■ TEXT SEGMENT ■
============================================================

Basumatary

Origin
- Languages: Sanskrit, Boro
- Meaning: Earth-Bender
- Region of origin: Assam, India

Other names
- Variant forms: Basumatari, .Bwisumathiary

= Basumatary =

Indian Boro language surname

Basumatary or Basumatari is a surname found among the majority Boro people of north-eastern India. Basumatary comes from the word Biswamutiyari, meaning Earth-folk. The members of the clan cannot bury their dead or erect a funeral pyre without paying a token amount to Mother Earth through Basumatarys. Basumatary is derived from the Hindu earth goddess Bwiswmuti (Bhudevi), consort of Varaha (third incarnation of Vishnu). She is the mythical mother of the Boro people.

The mythical dynasty of Boros, the Bhauma dynasty derived its name from Bhudevi/biswamuti. Bhauma dynasty was founded by mythical Bodo/Boro hari (including most of the tribes, e.g. Karbi, Naga, Rabha, Kok Borok, Mizo,Deuri and others)/Boro king Narakasura, the son of Baraha and Bwiswmuti. All Kamrupa kings drew their lineage from Narakasura and called themselves as Baro Raja(king of Boros).

============================================================

Items in a dataset:
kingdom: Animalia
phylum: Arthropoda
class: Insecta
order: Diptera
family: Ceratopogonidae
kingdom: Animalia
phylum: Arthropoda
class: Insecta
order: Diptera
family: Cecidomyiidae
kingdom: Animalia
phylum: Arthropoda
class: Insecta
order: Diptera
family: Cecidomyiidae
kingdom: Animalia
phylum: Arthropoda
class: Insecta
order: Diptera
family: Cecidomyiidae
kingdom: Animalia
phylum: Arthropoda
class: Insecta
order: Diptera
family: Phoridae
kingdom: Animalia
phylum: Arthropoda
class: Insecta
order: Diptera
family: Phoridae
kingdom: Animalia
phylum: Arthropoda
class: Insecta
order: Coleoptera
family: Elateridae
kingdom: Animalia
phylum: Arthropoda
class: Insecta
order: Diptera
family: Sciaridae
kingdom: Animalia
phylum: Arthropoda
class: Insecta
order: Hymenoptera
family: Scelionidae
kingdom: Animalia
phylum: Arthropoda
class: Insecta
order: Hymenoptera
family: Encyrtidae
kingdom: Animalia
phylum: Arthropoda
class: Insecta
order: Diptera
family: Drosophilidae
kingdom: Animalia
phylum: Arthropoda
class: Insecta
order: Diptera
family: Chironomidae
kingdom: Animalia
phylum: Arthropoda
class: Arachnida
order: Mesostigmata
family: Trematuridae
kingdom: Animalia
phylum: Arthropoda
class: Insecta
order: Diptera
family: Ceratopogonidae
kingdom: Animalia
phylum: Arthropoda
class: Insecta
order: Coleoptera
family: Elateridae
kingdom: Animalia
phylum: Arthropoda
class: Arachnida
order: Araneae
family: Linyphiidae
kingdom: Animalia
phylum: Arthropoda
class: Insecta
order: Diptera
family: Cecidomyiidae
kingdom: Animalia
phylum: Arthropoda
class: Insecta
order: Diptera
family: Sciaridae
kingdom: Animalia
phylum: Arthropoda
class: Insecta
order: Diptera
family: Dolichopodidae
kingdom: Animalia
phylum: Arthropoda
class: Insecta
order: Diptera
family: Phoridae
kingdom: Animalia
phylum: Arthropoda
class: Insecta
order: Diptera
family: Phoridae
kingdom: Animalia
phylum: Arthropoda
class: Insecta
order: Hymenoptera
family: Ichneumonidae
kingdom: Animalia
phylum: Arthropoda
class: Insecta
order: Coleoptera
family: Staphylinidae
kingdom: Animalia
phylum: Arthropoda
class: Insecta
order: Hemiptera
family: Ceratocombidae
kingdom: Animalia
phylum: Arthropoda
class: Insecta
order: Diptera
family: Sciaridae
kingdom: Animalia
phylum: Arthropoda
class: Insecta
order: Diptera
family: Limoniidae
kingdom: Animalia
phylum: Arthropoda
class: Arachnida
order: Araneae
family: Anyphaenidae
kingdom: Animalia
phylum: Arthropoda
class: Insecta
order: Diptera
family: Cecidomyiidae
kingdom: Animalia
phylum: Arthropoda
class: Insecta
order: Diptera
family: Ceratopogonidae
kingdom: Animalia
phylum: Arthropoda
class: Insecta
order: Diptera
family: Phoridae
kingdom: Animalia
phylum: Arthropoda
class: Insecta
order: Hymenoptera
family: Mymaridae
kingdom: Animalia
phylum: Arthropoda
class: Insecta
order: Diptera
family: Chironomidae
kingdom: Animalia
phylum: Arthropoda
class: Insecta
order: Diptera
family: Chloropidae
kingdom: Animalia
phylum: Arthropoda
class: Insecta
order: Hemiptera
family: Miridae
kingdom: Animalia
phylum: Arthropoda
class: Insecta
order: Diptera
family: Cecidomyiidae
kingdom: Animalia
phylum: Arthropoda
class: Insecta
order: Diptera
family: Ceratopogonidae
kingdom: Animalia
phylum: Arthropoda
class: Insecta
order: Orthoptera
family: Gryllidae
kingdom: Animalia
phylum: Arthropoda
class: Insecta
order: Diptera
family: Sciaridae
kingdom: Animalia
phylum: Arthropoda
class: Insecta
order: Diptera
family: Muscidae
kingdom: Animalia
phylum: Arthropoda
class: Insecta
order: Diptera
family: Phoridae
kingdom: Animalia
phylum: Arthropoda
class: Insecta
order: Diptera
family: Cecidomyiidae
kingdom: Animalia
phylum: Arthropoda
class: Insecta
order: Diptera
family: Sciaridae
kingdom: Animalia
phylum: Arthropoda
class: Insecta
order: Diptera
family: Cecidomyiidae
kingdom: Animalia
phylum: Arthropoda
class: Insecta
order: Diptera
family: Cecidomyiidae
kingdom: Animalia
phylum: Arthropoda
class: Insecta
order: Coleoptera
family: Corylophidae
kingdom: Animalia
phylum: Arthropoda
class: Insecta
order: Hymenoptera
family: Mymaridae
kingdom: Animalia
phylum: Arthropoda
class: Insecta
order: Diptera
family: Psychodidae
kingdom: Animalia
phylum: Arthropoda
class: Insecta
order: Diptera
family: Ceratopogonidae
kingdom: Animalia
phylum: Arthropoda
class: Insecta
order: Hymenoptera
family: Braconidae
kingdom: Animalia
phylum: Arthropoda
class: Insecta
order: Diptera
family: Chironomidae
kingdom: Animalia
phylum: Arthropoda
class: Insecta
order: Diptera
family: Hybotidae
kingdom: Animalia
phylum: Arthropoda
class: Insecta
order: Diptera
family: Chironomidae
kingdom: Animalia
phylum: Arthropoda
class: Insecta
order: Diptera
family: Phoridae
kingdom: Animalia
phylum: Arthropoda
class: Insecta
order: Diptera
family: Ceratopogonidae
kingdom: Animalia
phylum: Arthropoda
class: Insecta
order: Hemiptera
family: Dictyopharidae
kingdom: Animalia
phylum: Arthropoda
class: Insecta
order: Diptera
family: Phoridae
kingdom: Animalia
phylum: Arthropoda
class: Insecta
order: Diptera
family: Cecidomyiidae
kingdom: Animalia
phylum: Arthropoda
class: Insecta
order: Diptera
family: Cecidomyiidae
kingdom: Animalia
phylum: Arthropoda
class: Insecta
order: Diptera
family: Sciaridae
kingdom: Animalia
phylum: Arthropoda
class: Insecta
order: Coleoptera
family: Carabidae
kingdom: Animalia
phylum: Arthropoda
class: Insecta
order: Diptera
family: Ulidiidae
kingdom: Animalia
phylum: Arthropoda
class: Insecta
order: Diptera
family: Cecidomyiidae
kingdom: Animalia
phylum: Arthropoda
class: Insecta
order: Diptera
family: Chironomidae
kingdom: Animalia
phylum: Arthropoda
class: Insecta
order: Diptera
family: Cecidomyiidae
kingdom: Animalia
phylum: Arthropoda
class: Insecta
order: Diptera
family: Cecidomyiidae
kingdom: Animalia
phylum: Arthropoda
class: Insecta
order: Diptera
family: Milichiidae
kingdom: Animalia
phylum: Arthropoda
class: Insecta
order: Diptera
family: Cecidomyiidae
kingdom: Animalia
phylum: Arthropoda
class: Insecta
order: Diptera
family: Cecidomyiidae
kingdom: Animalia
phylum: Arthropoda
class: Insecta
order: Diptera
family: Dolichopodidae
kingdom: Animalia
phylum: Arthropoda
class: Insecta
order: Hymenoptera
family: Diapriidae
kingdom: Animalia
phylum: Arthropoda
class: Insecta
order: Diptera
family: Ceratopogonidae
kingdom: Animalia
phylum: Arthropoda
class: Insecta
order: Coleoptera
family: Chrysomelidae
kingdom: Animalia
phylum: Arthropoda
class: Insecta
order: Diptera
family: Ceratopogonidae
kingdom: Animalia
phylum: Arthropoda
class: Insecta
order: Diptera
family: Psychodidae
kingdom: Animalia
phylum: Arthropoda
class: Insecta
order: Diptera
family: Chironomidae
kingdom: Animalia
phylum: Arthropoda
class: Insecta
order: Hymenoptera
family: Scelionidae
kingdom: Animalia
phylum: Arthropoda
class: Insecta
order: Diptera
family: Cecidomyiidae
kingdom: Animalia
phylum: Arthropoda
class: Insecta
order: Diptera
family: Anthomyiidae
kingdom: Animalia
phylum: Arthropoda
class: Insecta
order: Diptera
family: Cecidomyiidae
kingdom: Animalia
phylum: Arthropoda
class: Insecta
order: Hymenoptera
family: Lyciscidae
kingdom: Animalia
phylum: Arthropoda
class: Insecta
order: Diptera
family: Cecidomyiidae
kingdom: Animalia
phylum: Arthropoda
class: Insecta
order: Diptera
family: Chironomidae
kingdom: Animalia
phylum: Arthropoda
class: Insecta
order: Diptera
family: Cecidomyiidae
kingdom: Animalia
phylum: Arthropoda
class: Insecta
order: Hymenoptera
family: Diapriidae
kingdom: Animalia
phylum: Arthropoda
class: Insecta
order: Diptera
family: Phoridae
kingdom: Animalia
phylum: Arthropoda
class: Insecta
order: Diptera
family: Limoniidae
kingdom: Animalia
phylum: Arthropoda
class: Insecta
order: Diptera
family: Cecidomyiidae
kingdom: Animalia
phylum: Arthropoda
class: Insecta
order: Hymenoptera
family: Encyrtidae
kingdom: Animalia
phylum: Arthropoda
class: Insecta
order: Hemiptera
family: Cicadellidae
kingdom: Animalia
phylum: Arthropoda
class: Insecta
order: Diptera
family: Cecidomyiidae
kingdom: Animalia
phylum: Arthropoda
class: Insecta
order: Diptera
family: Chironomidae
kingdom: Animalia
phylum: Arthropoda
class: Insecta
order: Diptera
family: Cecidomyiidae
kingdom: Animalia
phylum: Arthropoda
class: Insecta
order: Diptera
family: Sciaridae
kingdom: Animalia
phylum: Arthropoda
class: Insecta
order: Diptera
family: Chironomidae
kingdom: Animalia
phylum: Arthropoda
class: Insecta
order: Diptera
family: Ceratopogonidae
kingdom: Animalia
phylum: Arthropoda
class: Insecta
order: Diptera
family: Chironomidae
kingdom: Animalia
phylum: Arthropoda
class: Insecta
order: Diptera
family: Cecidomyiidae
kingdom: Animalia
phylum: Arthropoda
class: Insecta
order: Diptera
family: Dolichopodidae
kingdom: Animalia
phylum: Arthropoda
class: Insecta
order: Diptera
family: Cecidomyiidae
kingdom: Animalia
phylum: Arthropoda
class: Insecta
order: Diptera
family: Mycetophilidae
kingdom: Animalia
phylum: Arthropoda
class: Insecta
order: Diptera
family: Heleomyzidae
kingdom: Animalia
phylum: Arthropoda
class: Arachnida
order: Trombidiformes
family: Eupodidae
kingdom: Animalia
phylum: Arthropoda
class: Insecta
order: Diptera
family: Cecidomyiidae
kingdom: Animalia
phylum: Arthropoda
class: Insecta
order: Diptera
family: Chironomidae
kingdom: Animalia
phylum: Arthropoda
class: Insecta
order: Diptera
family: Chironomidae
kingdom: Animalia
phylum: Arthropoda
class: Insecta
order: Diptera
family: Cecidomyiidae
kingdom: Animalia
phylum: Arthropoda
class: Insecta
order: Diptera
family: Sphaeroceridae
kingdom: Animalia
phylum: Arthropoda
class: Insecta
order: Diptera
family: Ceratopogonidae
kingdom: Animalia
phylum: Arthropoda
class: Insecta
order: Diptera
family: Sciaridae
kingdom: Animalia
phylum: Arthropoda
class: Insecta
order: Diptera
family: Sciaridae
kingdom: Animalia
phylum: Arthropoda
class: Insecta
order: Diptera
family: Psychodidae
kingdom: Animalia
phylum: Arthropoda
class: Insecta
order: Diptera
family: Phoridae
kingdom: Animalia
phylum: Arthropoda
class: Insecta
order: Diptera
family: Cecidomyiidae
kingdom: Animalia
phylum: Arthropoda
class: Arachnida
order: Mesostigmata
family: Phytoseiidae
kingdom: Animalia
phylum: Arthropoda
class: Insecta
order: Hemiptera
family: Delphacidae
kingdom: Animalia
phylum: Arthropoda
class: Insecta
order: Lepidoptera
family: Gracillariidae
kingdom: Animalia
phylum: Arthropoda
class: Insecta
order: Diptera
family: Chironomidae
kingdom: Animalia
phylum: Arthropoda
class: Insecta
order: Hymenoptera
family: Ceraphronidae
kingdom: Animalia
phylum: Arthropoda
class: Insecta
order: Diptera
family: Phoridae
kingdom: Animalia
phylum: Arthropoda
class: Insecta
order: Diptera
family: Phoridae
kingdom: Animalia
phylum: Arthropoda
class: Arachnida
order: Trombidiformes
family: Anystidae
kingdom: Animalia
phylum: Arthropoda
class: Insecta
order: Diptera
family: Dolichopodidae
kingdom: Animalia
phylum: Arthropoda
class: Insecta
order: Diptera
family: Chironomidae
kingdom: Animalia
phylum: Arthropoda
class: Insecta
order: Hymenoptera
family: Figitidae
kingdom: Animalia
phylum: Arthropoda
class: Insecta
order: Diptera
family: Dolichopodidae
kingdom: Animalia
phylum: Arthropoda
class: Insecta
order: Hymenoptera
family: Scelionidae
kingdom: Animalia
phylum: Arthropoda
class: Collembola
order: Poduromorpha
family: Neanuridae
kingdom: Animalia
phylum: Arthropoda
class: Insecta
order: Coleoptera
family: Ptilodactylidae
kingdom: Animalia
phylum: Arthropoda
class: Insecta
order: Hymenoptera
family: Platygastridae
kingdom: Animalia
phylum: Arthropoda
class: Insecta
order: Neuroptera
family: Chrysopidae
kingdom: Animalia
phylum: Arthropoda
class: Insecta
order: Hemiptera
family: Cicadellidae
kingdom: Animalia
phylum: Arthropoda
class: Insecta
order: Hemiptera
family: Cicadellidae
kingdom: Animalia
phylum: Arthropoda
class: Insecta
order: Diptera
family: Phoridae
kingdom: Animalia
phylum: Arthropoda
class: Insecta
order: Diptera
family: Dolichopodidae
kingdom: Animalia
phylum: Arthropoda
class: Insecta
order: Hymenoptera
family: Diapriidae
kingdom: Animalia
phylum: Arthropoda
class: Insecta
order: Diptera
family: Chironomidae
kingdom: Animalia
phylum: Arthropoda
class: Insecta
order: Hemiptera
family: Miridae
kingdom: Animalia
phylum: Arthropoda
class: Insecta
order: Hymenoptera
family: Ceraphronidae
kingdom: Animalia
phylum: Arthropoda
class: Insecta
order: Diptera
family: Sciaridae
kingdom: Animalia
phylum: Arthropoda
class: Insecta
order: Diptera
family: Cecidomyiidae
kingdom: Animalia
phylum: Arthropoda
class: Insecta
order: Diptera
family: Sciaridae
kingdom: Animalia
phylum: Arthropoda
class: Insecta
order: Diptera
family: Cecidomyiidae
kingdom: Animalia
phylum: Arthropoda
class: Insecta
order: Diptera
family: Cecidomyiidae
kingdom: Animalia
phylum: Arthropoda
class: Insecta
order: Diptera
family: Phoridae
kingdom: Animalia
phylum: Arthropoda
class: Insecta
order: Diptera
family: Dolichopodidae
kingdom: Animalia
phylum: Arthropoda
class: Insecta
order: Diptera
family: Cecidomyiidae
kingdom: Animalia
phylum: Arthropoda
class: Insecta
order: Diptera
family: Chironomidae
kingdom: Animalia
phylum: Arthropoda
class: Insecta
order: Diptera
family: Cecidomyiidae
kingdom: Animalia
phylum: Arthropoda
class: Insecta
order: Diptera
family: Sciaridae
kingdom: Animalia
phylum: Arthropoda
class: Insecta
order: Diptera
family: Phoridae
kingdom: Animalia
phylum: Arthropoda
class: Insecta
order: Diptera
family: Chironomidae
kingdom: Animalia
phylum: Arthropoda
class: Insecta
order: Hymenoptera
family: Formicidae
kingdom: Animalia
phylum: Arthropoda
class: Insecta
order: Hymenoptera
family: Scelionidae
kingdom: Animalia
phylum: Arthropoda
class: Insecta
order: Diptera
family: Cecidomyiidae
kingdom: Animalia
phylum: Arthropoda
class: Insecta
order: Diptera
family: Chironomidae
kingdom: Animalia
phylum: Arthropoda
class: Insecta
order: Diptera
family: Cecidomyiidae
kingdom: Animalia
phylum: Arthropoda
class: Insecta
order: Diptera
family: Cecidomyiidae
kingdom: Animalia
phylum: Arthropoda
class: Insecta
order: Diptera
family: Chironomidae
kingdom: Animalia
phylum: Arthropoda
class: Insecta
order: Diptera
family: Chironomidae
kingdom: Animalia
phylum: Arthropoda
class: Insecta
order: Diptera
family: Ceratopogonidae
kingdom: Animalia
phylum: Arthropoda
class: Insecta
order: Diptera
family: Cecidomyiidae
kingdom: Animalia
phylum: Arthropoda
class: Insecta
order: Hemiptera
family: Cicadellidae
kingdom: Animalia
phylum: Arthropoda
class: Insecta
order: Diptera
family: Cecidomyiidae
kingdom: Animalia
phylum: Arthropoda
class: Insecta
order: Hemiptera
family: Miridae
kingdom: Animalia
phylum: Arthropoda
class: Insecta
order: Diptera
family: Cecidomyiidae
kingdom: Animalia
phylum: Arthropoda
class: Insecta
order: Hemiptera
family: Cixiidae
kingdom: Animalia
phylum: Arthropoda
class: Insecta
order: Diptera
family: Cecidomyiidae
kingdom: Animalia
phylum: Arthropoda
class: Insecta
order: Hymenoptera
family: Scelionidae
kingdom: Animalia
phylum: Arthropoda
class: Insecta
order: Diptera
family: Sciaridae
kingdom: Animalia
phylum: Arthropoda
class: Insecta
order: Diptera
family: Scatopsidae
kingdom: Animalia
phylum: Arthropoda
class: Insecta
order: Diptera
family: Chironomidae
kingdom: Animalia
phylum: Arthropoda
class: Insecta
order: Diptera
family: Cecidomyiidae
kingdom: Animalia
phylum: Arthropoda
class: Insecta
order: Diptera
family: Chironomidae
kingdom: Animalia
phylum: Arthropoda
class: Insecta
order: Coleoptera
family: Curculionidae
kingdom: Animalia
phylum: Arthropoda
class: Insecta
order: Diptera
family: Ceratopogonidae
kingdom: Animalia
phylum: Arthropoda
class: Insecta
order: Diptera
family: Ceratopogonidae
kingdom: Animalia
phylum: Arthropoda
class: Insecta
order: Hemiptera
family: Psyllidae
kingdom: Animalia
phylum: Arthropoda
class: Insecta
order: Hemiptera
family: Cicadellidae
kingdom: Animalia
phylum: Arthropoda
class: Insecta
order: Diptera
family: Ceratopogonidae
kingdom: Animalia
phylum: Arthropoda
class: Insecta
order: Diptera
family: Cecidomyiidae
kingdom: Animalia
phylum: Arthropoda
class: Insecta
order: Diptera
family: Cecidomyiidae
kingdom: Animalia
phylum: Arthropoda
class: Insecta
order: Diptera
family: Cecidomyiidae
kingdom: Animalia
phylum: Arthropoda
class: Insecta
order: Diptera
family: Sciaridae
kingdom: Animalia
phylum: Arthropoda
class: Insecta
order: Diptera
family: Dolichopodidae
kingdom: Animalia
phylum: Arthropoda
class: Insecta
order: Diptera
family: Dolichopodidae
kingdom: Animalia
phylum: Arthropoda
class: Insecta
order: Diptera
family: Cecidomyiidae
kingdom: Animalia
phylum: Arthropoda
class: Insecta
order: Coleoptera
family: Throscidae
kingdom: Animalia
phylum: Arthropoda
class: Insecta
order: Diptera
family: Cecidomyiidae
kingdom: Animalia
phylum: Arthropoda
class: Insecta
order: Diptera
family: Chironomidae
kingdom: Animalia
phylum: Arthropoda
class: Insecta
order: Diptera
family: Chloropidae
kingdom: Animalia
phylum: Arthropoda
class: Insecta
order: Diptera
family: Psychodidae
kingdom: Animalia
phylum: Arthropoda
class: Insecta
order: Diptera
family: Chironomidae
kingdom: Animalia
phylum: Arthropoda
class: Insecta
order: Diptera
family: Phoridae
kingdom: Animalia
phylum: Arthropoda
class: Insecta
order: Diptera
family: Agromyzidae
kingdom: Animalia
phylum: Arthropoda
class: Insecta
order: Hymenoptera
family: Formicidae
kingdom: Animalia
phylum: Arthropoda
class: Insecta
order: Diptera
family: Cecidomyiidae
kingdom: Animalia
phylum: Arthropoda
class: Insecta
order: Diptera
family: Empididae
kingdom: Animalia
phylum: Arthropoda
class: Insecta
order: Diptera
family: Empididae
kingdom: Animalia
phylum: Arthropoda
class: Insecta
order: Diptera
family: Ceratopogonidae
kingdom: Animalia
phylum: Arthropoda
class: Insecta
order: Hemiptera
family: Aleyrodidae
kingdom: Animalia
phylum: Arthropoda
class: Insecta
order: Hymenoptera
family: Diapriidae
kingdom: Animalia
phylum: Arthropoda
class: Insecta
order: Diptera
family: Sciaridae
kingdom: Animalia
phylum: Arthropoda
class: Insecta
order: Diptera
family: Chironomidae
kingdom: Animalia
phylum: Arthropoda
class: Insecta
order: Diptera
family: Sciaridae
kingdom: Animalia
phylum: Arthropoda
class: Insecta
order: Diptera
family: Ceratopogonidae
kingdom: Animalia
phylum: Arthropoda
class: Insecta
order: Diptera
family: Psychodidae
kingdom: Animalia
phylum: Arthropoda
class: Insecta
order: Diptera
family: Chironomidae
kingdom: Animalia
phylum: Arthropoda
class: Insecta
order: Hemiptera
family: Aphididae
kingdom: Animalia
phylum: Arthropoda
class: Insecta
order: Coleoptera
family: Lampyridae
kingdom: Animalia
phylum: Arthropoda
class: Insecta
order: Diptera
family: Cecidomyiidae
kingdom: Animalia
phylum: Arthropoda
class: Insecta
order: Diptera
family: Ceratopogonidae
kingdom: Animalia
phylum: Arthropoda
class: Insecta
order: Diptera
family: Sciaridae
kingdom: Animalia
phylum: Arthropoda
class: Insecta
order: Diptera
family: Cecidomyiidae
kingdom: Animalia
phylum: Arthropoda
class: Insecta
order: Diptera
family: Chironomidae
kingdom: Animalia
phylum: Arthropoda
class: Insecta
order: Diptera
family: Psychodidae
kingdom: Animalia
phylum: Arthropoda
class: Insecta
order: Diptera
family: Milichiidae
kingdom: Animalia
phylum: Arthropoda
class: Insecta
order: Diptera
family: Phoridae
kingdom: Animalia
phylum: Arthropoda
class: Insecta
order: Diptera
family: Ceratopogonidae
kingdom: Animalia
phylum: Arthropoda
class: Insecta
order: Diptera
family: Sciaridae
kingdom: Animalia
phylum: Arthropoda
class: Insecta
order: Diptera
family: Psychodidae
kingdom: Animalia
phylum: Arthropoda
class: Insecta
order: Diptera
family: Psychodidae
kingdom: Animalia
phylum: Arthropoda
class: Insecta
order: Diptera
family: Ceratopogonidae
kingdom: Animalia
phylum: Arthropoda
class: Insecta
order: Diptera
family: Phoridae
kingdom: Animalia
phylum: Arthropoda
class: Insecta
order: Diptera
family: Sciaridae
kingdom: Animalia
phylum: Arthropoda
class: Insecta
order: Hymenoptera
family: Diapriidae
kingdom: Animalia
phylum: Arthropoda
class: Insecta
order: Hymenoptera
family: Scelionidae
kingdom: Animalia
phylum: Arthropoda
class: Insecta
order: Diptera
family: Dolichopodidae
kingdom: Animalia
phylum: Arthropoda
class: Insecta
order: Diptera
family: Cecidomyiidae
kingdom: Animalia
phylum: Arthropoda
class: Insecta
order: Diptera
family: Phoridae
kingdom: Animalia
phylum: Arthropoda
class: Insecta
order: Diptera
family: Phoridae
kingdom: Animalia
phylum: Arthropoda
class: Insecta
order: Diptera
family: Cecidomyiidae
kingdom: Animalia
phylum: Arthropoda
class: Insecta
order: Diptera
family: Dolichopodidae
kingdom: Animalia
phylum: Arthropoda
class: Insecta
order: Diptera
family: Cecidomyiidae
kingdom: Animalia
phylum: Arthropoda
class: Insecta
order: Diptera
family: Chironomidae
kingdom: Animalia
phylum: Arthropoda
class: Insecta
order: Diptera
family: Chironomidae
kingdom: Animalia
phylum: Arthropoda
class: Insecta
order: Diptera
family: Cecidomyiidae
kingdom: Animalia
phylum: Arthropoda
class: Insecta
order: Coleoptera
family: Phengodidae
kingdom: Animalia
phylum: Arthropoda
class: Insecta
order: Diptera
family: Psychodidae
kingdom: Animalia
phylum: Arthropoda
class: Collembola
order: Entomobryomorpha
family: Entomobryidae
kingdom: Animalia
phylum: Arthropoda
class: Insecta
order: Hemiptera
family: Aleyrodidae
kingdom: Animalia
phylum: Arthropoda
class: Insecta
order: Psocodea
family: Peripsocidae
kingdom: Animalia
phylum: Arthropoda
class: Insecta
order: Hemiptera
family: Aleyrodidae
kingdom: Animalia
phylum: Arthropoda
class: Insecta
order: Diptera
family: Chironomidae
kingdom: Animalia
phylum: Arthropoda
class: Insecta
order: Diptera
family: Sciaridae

============================================================

■ TASK 1 ■
Reproduce the stretch of the Basumatary passage from "Basumatary or Basumatari" through "Raja(king of Boros).".
■ TASK 2 ■
In the Basumatary passage, what does the word Biswamutiyari mean?
The data has no connection to the Basumatary passage.

■ PROBLEM SOLUTION 1 ■
Basumatary or Basumatari is a surname found among the majority Boro people of north-eastern India. Basumatary comes from the word Biswamutiyari, meaning Earth-folk. The members of the clan cannot bury their dead or erect a funeral pyre without paying a token amount to Mother Earth through Basumatarys. Basumatary is derived from the Hindu earth goddess Bwiswmuti (Bhudevi), consort of Varaha (third incarnation of Vishnu). She is the mythical mother of the Boro people.

The mythical dynasty of Boros, the Bhauma dynasty derived its name from Bhudevi/biswamuti. Bhauma dynasty was founded by mythical Bodo/Boro hari (including most of the tribes, e.g. Karbi, Naga, Rabha, Kok Borok, Mizo,Deuri and others)/Boro king Narakasura, the son of Baraha and Bwiswmuti. All Kamrupa kings drew their lineage from Narakasura and called themselves as Baro Raja(king of Boros).

■ PROBLEM SOLUTION 2 ■
Earth-folk.